First, the professors (Sadoski, Goetz and Rodriguez, 2000) crafted a series of passages. Each passage was 56 words long and written at about the same level of readability.
Half of the passages were abstract:
Character cannot be summoned in a crisis if it has been squandered by years of compromise and excuses. The only testing ground for the heroic is the mundane. There is only one preparation for that great decision that can change a life. It is those hundreds of half conscious, self-defining, seemingly insignificant decisions made in private.

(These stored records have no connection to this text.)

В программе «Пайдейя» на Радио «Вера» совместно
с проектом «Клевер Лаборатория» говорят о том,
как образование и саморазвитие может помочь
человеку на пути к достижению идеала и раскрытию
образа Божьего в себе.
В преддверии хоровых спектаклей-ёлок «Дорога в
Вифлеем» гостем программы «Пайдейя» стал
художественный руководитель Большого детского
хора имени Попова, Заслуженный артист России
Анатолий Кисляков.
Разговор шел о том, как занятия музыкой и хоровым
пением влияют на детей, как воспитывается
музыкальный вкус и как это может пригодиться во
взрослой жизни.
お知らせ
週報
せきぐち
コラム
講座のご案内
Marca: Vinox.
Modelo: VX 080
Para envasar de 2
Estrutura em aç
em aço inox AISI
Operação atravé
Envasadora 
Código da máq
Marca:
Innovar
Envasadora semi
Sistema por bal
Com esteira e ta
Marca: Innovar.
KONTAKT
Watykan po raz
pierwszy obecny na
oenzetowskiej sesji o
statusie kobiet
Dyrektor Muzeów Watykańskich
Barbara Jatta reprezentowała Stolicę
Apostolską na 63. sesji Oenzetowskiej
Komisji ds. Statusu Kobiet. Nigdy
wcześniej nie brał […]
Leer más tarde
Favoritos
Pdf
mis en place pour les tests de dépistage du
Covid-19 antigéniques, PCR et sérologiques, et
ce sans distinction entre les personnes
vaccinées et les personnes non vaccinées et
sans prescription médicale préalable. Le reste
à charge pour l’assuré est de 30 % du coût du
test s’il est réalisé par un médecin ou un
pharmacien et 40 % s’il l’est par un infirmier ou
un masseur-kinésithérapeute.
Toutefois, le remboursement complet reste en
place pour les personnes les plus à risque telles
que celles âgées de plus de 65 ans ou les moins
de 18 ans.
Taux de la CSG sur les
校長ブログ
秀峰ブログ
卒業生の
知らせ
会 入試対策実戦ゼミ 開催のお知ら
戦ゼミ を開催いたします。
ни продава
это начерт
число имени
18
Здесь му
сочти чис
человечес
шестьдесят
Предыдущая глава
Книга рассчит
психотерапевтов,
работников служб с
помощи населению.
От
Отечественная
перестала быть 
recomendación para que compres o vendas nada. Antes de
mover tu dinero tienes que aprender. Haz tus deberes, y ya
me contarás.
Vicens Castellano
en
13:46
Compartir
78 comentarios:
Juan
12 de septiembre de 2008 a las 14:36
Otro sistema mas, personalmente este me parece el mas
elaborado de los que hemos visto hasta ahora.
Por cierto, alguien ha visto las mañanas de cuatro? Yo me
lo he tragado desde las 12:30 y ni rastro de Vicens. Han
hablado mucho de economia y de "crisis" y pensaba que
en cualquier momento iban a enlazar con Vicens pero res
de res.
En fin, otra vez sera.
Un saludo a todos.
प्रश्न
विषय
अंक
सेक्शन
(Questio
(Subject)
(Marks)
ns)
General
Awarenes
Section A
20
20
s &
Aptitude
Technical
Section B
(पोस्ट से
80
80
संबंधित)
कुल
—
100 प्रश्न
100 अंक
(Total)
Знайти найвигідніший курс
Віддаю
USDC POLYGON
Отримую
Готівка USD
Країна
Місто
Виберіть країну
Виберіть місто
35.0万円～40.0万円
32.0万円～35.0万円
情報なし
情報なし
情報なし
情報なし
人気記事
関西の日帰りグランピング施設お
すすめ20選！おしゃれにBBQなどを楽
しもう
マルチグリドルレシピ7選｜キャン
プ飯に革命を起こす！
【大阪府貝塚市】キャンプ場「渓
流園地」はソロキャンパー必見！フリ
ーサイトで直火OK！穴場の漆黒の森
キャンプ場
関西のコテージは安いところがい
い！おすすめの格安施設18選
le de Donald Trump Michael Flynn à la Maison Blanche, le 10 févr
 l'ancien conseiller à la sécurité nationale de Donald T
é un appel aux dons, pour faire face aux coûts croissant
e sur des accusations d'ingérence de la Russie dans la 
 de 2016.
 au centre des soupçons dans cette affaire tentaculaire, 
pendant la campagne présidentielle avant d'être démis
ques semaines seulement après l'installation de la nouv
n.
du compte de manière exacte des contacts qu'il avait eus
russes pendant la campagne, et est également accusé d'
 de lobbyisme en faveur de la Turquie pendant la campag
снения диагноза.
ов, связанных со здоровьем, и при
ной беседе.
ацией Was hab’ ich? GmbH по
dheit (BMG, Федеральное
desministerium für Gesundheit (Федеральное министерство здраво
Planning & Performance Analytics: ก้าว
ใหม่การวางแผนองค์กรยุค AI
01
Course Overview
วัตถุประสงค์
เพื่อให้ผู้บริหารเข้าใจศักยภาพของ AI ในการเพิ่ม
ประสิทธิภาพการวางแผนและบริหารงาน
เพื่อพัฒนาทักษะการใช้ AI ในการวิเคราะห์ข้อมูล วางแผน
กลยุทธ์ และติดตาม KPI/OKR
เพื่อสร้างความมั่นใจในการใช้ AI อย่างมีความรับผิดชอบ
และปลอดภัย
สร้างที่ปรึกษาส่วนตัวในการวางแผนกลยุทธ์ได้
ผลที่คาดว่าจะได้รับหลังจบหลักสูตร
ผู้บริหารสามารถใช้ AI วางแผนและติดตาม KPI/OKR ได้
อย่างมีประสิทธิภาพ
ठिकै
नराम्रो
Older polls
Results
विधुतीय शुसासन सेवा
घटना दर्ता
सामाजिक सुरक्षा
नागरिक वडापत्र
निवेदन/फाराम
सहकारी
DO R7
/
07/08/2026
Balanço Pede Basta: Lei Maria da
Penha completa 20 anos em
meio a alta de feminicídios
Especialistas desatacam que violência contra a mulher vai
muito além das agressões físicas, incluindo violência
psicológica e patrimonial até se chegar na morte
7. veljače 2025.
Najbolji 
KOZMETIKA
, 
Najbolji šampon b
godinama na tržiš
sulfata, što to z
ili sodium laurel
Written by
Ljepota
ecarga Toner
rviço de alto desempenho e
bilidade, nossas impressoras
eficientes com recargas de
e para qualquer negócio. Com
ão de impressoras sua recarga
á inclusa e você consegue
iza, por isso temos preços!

The other half were concrete:
Think twice before buying another “convenience.” Grandmother’s kitchen had a pan, spoon and a knife. It produced a Sunday dinner of roast chicken, potatoes, salad, vegetables and apple pie. The kitchen of the 1990s contains a food processor, blender, laser-cut knife system and a 20-piece cookware set that produces a Sunday dinner of microwave pizza.
Then the researchers asked 40 graduate students to read the passages and rate them for how interesting and easy to understand they were.
The students rated the concrete copy more interesting and understandable.
In fact, there was almost a one-to-one correlation between how concrete a passage was and how easy it was to understand, the researchers said.